§ **ОТРЫВОК ТЕКСТА**:
«Даже самое мягкое ограничение – это несвобода, равная пытке». Памяти Юрия Бутусова

Юрий Бутусов. Архивное фото: SOTA
Юрий Бутусов. Архивное фото: SOTA

В субботу в Москве простились со знаменитым режиссером. И в последние довоенные годы, и после отъезда из России Юрий Бутусов охотно общался с журналистами, в том числе с нашей коллегой. В память о нем – неопубликованные отрывки тех бесед.

Про отъезд

«Уехать из России было для меня тяжелым решением. Возможно, поэтому я стал одним из последних деятелей культуры, кто это сделал в 2022 году – поздней осенью. Как и другие, все же не смог смириться с несправедливостью, с жестокостью. Не принял то, что произошла подмена понятий, которыми и я жил, – добра и милосердия, истины и всепрощения. Вынужденное временное пребывание за границей стараюсь использовать для профессионального роста, чтобы в ужасе от происходящего не только не потерять интерес к любимому делу, но и находить новые звучания. За первые полгода после отъезда меня пригласили поставить у себя спектакли Австрия, Болгария, Румыния, Сербия… Везде – в чем-то разные условия, и это – тоже любопытно».

§ **ЗАДАНИЕ 1**:
Перепишите слово в слово записи, начиная с самой первой строки и заканчивая строкой, в которой стоит "v(76.2, 0) *", включая её.

[Часть файла с данными]
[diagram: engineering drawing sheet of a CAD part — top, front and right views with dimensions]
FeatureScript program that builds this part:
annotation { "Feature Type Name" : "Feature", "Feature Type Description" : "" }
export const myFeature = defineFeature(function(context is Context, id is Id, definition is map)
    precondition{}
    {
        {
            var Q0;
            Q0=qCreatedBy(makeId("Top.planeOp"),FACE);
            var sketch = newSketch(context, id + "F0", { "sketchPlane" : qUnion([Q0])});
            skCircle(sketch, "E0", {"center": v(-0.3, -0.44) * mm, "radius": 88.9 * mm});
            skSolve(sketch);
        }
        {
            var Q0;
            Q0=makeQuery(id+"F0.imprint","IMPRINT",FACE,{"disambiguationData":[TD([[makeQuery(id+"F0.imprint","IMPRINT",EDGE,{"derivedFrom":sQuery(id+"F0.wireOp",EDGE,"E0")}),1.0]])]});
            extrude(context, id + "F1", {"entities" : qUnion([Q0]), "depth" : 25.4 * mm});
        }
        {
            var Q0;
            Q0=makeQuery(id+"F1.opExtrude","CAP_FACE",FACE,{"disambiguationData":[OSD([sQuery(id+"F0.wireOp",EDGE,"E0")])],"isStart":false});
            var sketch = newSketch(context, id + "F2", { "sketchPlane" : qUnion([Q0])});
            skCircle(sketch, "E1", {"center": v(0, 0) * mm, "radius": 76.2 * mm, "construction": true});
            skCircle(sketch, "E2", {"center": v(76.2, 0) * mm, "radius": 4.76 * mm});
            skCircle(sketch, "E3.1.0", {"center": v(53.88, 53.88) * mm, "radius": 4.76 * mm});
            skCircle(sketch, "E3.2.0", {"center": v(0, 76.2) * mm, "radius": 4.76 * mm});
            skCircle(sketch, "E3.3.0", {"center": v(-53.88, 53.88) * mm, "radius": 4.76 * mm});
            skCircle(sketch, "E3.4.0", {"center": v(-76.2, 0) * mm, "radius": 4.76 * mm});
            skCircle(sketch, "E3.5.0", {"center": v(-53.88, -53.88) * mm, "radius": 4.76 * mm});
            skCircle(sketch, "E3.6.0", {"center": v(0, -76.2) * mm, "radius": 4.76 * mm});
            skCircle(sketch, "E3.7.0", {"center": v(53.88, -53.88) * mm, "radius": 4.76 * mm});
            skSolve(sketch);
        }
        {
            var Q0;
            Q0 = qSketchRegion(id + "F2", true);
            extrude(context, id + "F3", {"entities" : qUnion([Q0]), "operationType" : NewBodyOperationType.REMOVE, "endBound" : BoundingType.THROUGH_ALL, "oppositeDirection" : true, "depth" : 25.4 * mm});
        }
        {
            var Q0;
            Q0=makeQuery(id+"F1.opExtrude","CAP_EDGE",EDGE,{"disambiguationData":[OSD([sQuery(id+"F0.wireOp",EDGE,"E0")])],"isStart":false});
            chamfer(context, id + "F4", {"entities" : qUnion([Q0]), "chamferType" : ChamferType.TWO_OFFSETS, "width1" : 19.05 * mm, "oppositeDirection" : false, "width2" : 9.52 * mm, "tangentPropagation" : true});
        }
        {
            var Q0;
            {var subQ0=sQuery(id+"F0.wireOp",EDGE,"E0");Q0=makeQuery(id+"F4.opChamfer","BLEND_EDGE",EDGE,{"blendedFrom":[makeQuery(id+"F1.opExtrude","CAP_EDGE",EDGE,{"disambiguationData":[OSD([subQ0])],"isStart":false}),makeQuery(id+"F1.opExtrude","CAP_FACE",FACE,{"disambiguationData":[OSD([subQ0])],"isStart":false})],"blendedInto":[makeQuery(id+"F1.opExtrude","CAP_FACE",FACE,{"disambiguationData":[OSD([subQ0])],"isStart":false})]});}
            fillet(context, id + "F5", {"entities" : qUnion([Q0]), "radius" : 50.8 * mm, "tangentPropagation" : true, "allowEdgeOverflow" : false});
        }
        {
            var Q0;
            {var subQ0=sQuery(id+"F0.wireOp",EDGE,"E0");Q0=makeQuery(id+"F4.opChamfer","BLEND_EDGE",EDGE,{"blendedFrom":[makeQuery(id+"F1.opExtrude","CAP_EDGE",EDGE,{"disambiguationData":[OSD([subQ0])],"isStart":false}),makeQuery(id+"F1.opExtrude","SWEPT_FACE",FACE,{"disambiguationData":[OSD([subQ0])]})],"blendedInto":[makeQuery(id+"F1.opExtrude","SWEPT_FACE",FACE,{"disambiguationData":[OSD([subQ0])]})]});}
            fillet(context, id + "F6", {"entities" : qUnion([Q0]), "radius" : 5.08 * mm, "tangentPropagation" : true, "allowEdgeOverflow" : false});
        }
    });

§ **ЗАДАНИЕ 2**:
Какие страны, судя по тексту о Юрии Бутусове, пригласили его ставить спектакли за первые полгода после отъезда?

§ **ОТВЕТ 1**:
[diagram: engineering drawing sheet of a CAD part — top, front and right views with dimensions]
FeatureScript program that builds this part:
annotation { "Feature Type Name" : "Feature", "Feature Type Description" : "" }
export const myFeature = defineFeature(function(context is Context, id is Id, definition is map)
    precondition{}
    {
        {
            var Q0;
            Q0=qCreatedBy(makeId("Top.planeOp"),FACE);
            var sketch = newSketch(context, id + "F0", { "sketchPlane" : qUnion([Q0])});
            skCircle(sketch, "E0", {"center": v(-0.3, -0.44) * mm, "radius": 88.9 * mm});
            skSolve(sketch);
        }
        {
            var Q0;
            Q0=makeQuery(id+"F0.imprint","IMPRINT",FACE,{"disambiguationData":[TD([[makeQuery(id+"F0.imprint","IMPRINT",EDGE,{"derivedFrom":sQuery(id+"F0.wireOp",EDGE,"E0")}),1.0]])]});
            extrude(context, id + "F1", {"entities" : qUnion([Q0]), "depth" : 25.4 * mm});
        }
        {
            var Q0;
            Q0=makeQuery(id+"F1.opExtrude","CAP_FACE",FACE,{"disambiguationData":[OSD([sQuery(id+"F0.wireOp",EDGE,"E0")])],"isStart":false});
            var sketch = newSketch(context, id + "F2", { "sketchPlane" : qUnion([Q0])});
            skCircle(sketch, "E1", {"center": v(0, 0) * mm, "radius": 76.2 * mm, "construction": true});
            skCircle(sketch, "E2", {"center": v(76.2, 0) * mm, "radius": 4.76 * mm});

§ **ОТВЕТ 2**:
Австрия, Болгария, Румыния и Сербия.